TEXT SEGMENT —
Conversely, if the market has been stagnant and the Dow is nowhere
near 11,000 it may be a good bet that it will not close above
$11,000 by the end of the second quarter. Accordingly, investors
may be less willing to take the long position thereby driving down
the futures price.
[0022] FIG. 1 shows a flow chart of a method of creating and
trading a digital futures contracts according to the present
invention. The first step S1 is to define a binary variable that
may take on one of two different states at a time in the future
(i.e. at expiration). The second step S2 is to define a standard
digital futures contract. The standard contract will define the
binary variable, establish both the first and second settlement
amounts, and specify the expiration date of the contract. The
futures price for the digital futures contracts based on the
standard contract will be established in the open market. Step S3
is to create a market for the digital futures contracts. Step S4 is
to accept bids, offers and purchase orders for both long and short
positions in digital futures contracts which are to be created
according to the standard digital futures contract. Step S5 is to
execute digital futures contracts by matching corresponding orders
for long and short positions. In step S6 the binary variable is
evaluated at the expiration of the contract, and in step S7 the
contract is settled.
[0023] It is intended that digital futures contracts according to
the present invention will be traded on an exchange. The exchange
may be a traditional open outcry exchange, or it may be an
electronic trading platform such as the Chicago Board Options
Exchange (CBOE) Futures Network (CFN). Employing the method
outlined in FIG. 1, the exchange may from time to time identify
binary variables in which it believes investors will be interested
in taking positions. For example, the exchange may determine that
investors will be interested in taking positions relative to the
movement of 30-year fixed mortgage rates relative to one or more
threshold values, or the price of a commodity such as sweet crude
oil prices or gold prices, again relative to one or more price
thresholds. Alternatively, the exchange may determine that
investors are interested in taking positions regarding the
movements of a particular index such as the CBOE volatility index
(VIX), relative to certain significant threshold values.
[0024] In cases where the binary variable relates to the price or
value of an underlying asset, commodity or market indicator, the
step of identifying the binary variable requires identifying the
underlying asset commodity or market indicator as well as defining
a threshold value. For example, a CBOE Sweet Crude Oil Digital
futures contract may be based on the price of a barrel of West
Texas intermediate crude oil for delivery in Cushing, Okla. as
published by the Department of Energy (DOE) on the last day of each
month. Thresholds values may be established at even intervals,
e.g., $48, $50, etc., with a first threshold being established at
an even interval closest to the last price published by the DOE for
West Texas crude. If desired, additional thresholds may be
established above and below this value, and may serve as the basis
for additional series of digital futures contracts. For example, if
the DOE published a price of $47.50, a first threshold may be
defined as $48 and three additional threshold values may be
established above this value at $50, $52, and $54 and three below
at, $42, $44, and $46. A binary variable may then be defined for
each threshold value. In this case, the binary variable for each
threshold may be defined by the question: "Is the price of West
Texas sweet crude published by the DOE at the end of a specified
month greater than $42, $44, $46, $48, $50, $52, or $54?" Each of
these binary variables may serve as the basis for a separate series
of digital futures contracts.

PROMPT 1 — Repeat the passage on digital futures contracts word for word, between "Conversely, if the" and "the futures price.", inclusive.
PROMPT 2 — Go on with the passage on digital futures contracts from the point at which it stops.
The listing that follows is not required for any of the work here.

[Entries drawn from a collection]
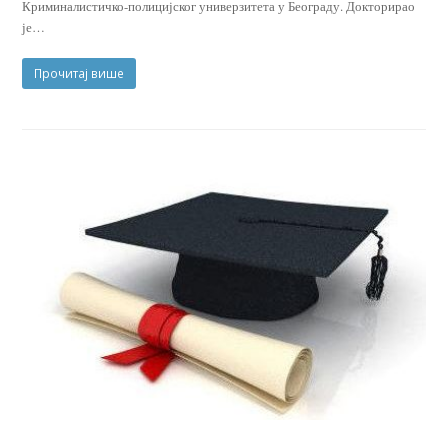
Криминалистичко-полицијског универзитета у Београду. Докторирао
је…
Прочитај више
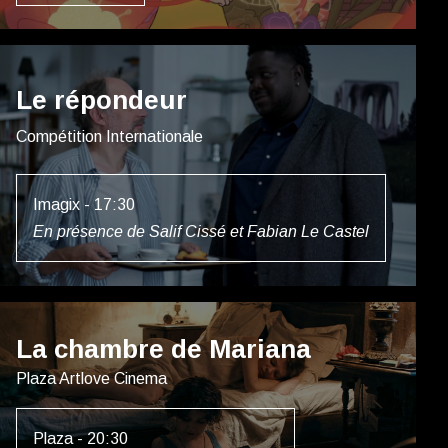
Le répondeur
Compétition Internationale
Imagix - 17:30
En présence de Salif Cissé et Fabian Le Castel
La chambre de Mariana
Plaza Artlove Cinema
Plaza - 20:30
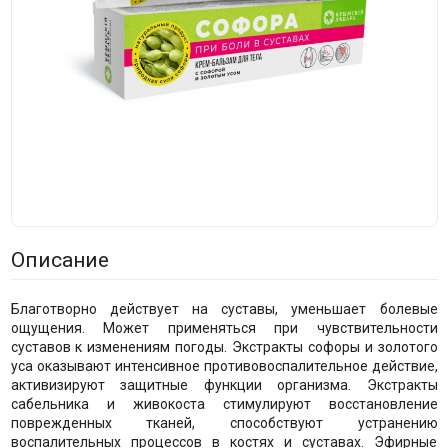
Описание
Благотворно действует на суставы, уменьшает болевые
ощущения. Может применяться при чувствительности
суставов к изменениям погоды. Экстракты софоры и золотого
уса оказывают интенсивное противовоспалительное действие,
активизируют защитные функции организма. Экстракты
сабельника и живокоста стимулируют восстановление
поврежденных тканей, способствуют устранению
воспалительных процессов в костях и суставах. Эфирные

* * *

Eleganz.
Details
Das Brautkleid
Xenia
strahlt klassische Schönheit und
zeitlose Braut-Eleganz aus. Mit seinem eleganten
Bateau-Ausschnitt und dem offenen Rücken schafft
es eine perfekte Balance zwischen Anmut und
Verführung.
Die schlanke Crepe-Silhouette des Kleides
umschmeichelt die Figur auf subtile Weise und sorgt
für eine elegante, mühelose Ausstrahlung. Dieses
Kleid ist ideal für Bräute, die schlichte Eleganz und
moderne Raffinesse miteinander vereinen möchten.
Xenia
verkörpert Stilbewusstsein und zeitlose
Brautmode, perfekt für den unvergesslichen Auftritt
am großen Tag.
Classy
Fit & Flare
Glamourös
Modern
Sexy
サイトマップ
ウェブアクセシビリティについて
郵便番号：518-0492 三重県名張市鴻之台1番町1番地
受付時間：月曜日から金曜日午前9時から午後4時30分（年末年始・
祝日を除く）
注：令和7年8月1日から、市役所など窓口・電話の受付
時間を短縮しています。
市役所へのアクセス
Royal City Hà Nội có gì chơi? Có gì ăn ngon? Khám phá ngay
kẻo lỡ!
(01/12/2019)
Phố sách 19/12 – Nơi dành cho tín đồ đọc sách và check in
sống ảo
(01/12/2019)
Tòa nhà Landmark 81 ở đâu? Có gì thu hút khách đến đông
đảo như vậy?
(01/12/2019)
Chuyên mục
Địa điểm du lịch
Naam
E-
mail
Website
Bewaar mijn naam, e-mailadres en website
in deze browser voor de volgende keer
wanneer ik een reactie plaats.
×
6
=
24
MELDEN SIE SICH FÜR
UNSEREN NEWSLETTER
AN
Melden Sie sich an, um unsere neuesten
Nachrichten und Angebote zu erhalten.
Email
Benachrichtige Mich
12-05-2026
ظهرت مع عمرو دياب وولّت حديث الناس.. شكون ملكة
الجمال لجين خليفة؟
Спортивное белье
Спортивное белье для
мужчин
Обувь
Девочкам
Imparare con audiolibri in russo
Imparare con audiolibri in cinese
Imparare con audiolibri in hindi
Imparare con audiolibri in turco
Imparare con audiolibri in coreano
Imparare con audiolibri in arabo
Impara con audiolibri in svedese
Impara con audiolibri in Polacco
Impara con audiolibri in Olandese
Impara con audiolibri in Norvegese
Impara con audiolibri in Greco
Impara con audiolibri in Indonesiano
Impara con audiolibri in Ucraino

RESPONSE AREA 1 —
Conversely, if the market has been stagnant and the Dow is nowhere
near 11,000 it may be a good bet that it will not close above
$11,000 by the end of the second quarter. Accordingly, investors
may be less willing to take the long position thereby driving down
the futures price.

RESPONSE AREA 2 —
[0025] Once the binary variable has been defined, the exchange
defines a standard digital futures contract (step S2) based on the
defined variable. The standard contract created by the exchange
will define the terms of the actual individual contracts that
investors will enter when placing orders to take positions in the
digital futures contracts. All of the details of the instrument
must be spelled out. The binary variable must be defined; the
settlement amounts established; the length of the contract; the
date, possibly even the time when the binary variable will be
evaluated; when and where the contracts may be traded; pricing
conventions; delivery; and so forth. Using the example of CBOE
Sweet Crude Digital Futures, the underlying variable may be defined
as described above with settlement amounts of, for example, $1000
or $0 depending on whether the DOE published month end price is at
or above the specified threshold value or not. The trading platform
may be, for example, the electronic trading platform
CBOEdirect.RTM. which allows trading between the hours of 8:30
A.M.-3:15 P.M. Central Standard Time. Contract trading may be
limited monthly contracts, i.e., digital futures contracts that
settle at the end of each month. The standard contract may set
pricing conventions such as the granularity of price increments.
For example, the CBOE Sweet Crude Oil Digital Futures prices may be
limited to multiples of $10, e.g., $400, $410, $420, and so forth,
while the price of the underlying commodity, West Texas Sweet
Crude, is stated to two decimal places, e.g., $48.25. A minimum
tick size such as $10 may also be established. Further
contingencies can be spelled out, such as what will the impact of
the DOE revising its price after contracts have settled, or how
contracts will be settled if the DOE fails to publish a price on
the specified settlement date. Finally, delivery provisions may be
spelled out. For example, the buyer may be required to deposit the
entire futures price, and the seller the greater of the two
settlement amounts less the futures price. The two accounts may
then be marked-to-market on a daily basis based on changes in the
futures price. However, the accounts may be set up such that
investors may not withdraw their funds until the business day after
the final settlement date to ensure that sufficient funds are
available to cover the contract.
[0026] Step S3 from FIG. 1 may be accomplished by listing one or
more defined contracts on an exchange or trading platform. Listing
a contract includes disseminating information about the contract to
potential investors and providing a mechanism whereby investors may
make bids and offers and place orders for the contracts. The CBOE
Sweet Crude or Digitals of the present example may be traded on the
CBOEdirect electronic trading platform. CBOEdirect is a trading
facility which disseminates information regarding contracts traded
on the platform, and allows brokers and dealers to place orders for
customers who enter bids and make offers to buy and sell positions
in such contracts.
[0027] FIG. 2 is a sample listing 200 for CBOE Sweet Crude Oil
Digitals. The listing 200 includes a plurality of different CBOE
Sweet Crude Oil Digital futures contracts 202. Each contract
includes a series expiration date 204, a trading symbol 206; a last
sale price 208, a current bid 210, current offer 212. In the sample
listing 200, the trading symbols SCD all refer to CBOE Sweet Crude
Oil Digitals. The number following the symbol refers to the binary
threshold for determining the settlement amount. The expiration 204
indicates the month at the end of which the contract will settle.
The listing 200 includes three series of digital futures contracts
based on a sweet crude oil price threshold of $46. One that settles
at the end of May 2005, one that settles the end of June and one
that settles the end of July. The listing 200 further includes
Sweet Crude Oil Digital futures having May, June and July
expirations and having price thresholds of $50.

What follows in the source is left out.